A policy tool for COVID-19 workplace mitigation strategies
2020-08-20
1 Executive summary
Assessing the risk of Covid-19 infections in a workplace setting involves evaluating the propagation of the disease among employees. Propagation depends on a large number of variables, including employee interactions in the larger community, adherence to social distancing policies, local environmental factors, demographics, and workplace policies. Given the enormous complexity and the difficulty in calibrating a complicated model from mostly non-existent or highly limited data, we focus planning efforts around a branching model that requires three user inputs: 1. The frequency of human-to-human interactions involving two or more people; 2. The 95% upper bound on interaction sizes; and 3. A mitigation factor. Using a web interface to make choices with these three variables, the decision maker builds a propagation scenario starting from one infected individual. Through establishing policy, the decision maker can affect all three variables. Our propagation model is rooted in the academic literature and clinical data.

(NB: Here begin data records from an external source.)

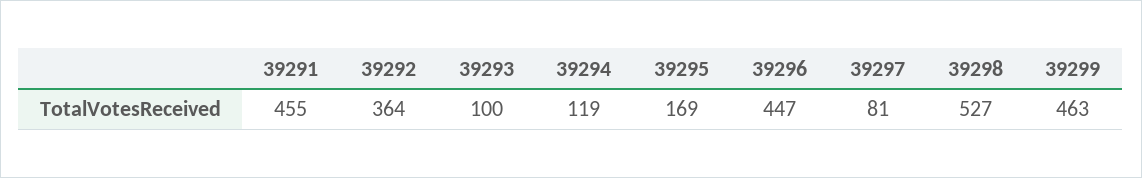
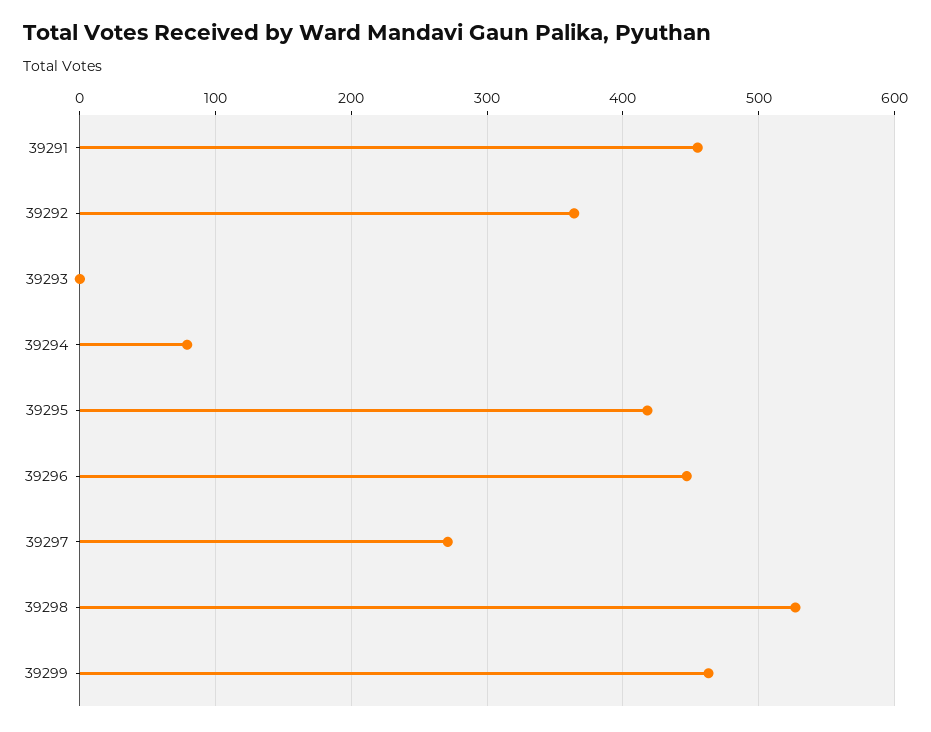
  {
    "39291": 455,
    "39292": 364,
-   "39293": 100,
+   "39293": 0,
-   "39294": 119,
+   "39294": 80,
-   "39295": 169,
+   "39295": 420,
    "39296": 447,
-   "39297": 81,
+   "39297": 270,
    "39298": 527,
    "39299": 463
  }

Perhaps the greatest risk facing a decision maker is an asymptomatic individual who arrives at work and begins propagating the infection throughout the workplace to others who also remain asymptomatic for many days. In such an event, the infection may only be discovered after a sizable fraction of the workforce has become infected. We focus on this scenario as a mechanism to gauge the risk of policy choices.

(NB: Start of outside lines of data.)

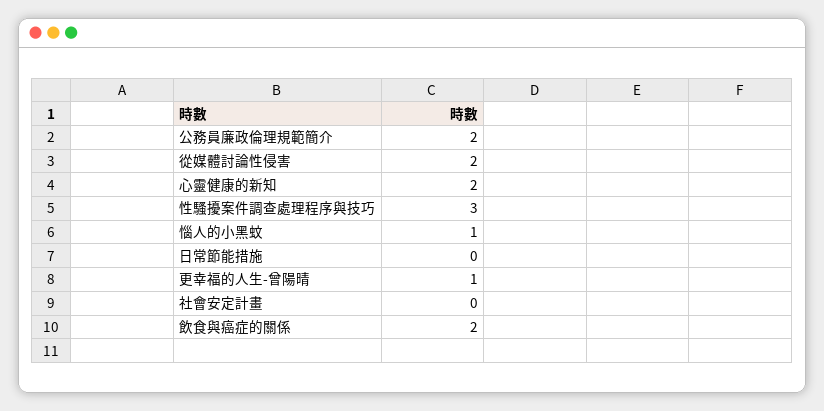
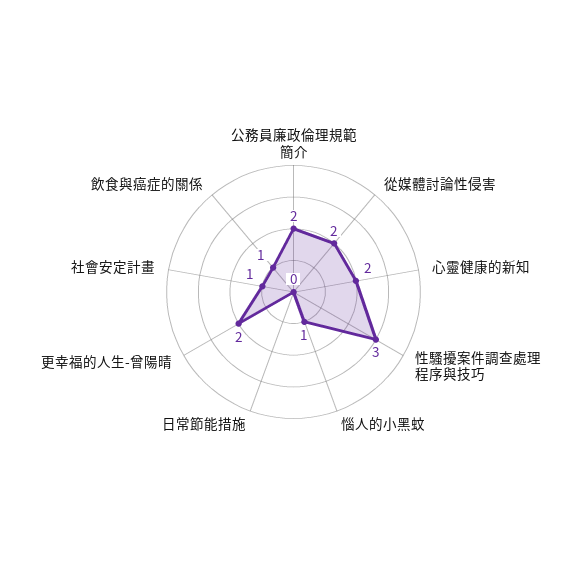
  {
    "公務員廉政倫理規範簡介": 2,
    "從媒體討論性侵害": 2,
    "心靈健康的新知": 2,
    "性騷擾案件調查處理程序與技巧": 3,
    "惱人的小黑蚊": 1,
    "日常節能措施": 0,
-   "更幸福的人生-曾陽晴": 1,
+   "更幸福的人生-曾陽晴": 2,
-   "社會安定計畫": 0,
+   "社會安定計畫": 1,
-   "飲食與癌症的關係": 2
+   "飲食與癌症的關係": 1
  }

The decision maker can restrict the frequency and size of interactions by controlling office dynamics. For example, the decision maker might restrict the number of meetings and ensure that meeting sizes remain small. Furthermore, the decision maker can enforce mitigation procedures, including the wearing of masks, frequent hand-washing, and physical distancing. Once the decision maker sets a policy, which in turn sets a value for each of the three variables, the model assumes that unbeknownst to the decision maker, one asymptomatic infected individual appears in the workplace. That individual will start a chain of infections across the workforce. Given the three input variables, the model yields: 1. The average number of individuals an infected person will infect during their infectious period; 2. The average infected population growth as a function of time across the workforce; 3. The probability that the infection will stop on its own through good luck; and 4. Simulations which show possible trajectories of the infected population. From these outputs, the decision maker can choose a workplace policy that leads to the three input variables that generate an acceptable outcome. In addition, the decision maker can select workplace sizes (e.g., floor population sizes) by observing how fast an undetected outbreak will spread across the workforce.

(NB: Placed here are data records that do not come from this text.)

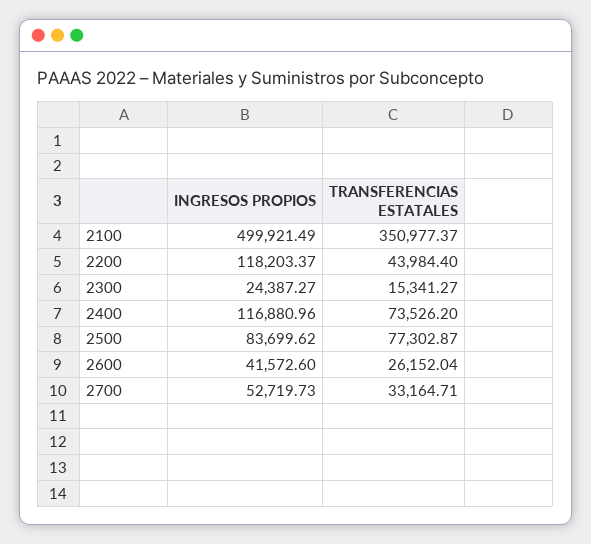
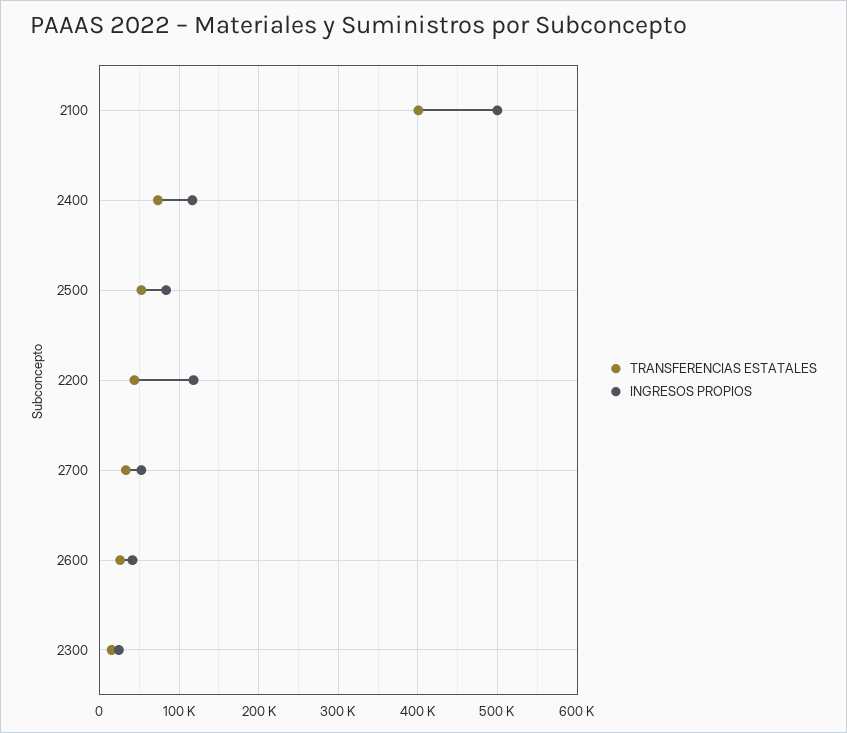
  {
    "INGRESOS PROPIOS": {
      "2100": 499921.49,
      "2200": 118203.37,
      "2300": 24387.27,
      "2400": 116880.96,
      "2500": 83699.62,
      "2600": 41572.6,
      "2700": 52719.73
    },
    "TRANSFERENCIAS ESTATALES": {
-     "2100": 350977.37,
+     "2100": 400000,
      "2200": 43984.4,
      "2300": 15341.27,
      "2400": 73526.2,
-     "2500": 77302.87,
+     "2500": 50000,
      "2600": 26152.04,
      "2700": 33164.71
    }
  }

The model does not provide a multitude of selection variables for complicated simulation runs—it is not an agent based model—rather, the model provides the dynamics of the propagation in the workforce starting from a single infected individual. Reality can be much worse, but this model bounds the outcomes. If, with a certain set of parameter choices, the risk from starting with one infected person is too large, starting with more infected people will only make the situation worse. Decision makers can use this model, along with their judgment and other inputs, to determine an acceptable range of policy choices.